The resulting 20 byte SHA-1 signature is converted to a base 64 encoded character ASCII string that is the disc ID. One uses base 64 encoding to map an arbitrarily long string of bytes onto a string of printable ASCII characters. It does this by redistributing the 24 bits of three 8-bit codes each into four 6-bit codes from a table of 64 very common ASCII characters, which serve as digits in a base 64 number system. Thus we end up with an ID string of 28 characters, in the above audio CD example with `49HHV7Eb8UKF3aQiNmu1GR8vKTY-`.

The astute reader might observe that the aforementioned 20 byte SHA-1 signature contains 160 bits, and so therefore will always be representable with 27 digits in a base 64 number system. (To convince yourself of this, consider that 64^27 > 2^160). Why, then, does a MusicBrainz DiscID contain 28 characters? The answer lies in the fact that the algorithm MusicBrainz uses for encoding a string of bytes, like the 20 byte SHA-1 signature, into this special ASCII string works on blocks of three bytes at a time. It converts each block of three bytes into 4 ASCII characters. A tricky situation arises if the encoding algorithm is asked to encode a string of n bytes, where n is not a multiple of three. In this case, the first floor[n/3] three-byte-long blocks are encoded as described in the previous paragraph, but the last block of bytes contains less than three bytes (it contains either 1 byte or it contains 2 bytes). To understand how the encoding algorithm deals with this pathological block of bytes, it is useful to look at the code in base64.c. The moral of the story is that a special character (MusicBrainz uses "-" as this special character) is needed, in addition to the 64 base-64 digits, in order to be able to encode a block of 1 or 2 bytes. Because the SHA-1 signature is 20 bytes long, and 20 = 2 (mod 3) the final block of bytes contains just 2 bytes, which, for reasons that are fully revealed in base64.c, means that the last character in every MusicBrainz DiscID is "-".

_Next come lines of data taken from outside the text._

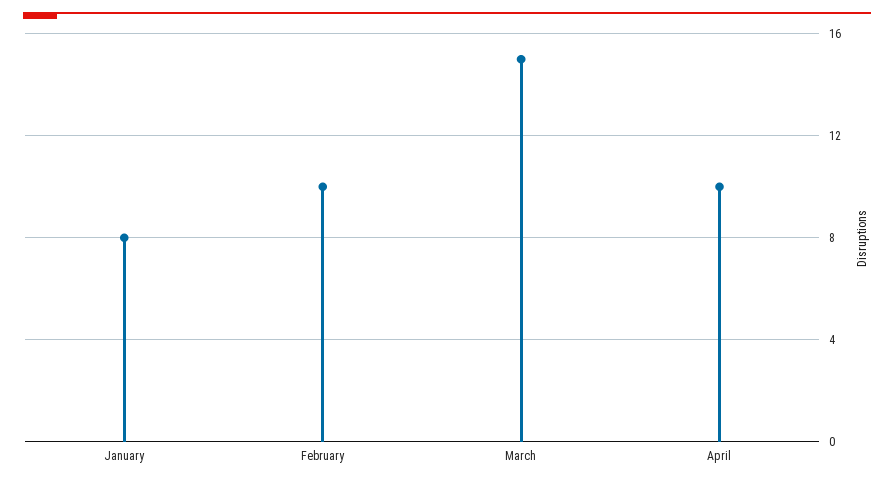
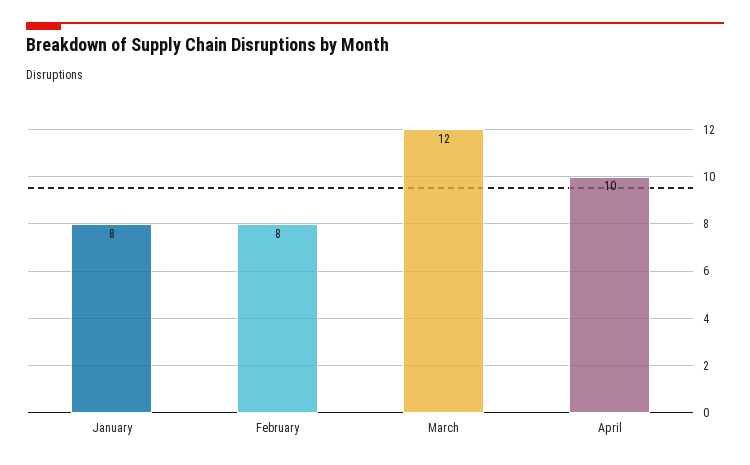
  {
    "January": 8,
-   "February": 10,
+   "February": 8,
-   "March": 15,
+   "March": 12,
    "April": 10
  }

Note: This base 64 string is not the same one specified in RFC822. The RFC822 spec uses `+`, `/`, and `=` characters, all of which are special HTTP/URL characters. To avoid the problems with dealing with that, I (Rob) used `.`, `_`, and `-`. For details on this, please refer to base64.c in the libdiscid source code.

This scheme has the advantage of being very simple (simple to understand, simple to implement) and it is not ambiguous. However, two different pressings of the same disc may have different IDs. To handle this case, the MusicBrainz system will let a user check to see if the CD already exists in the system under a different ID. If so, the system creates a new association for the different pressing of the same CD.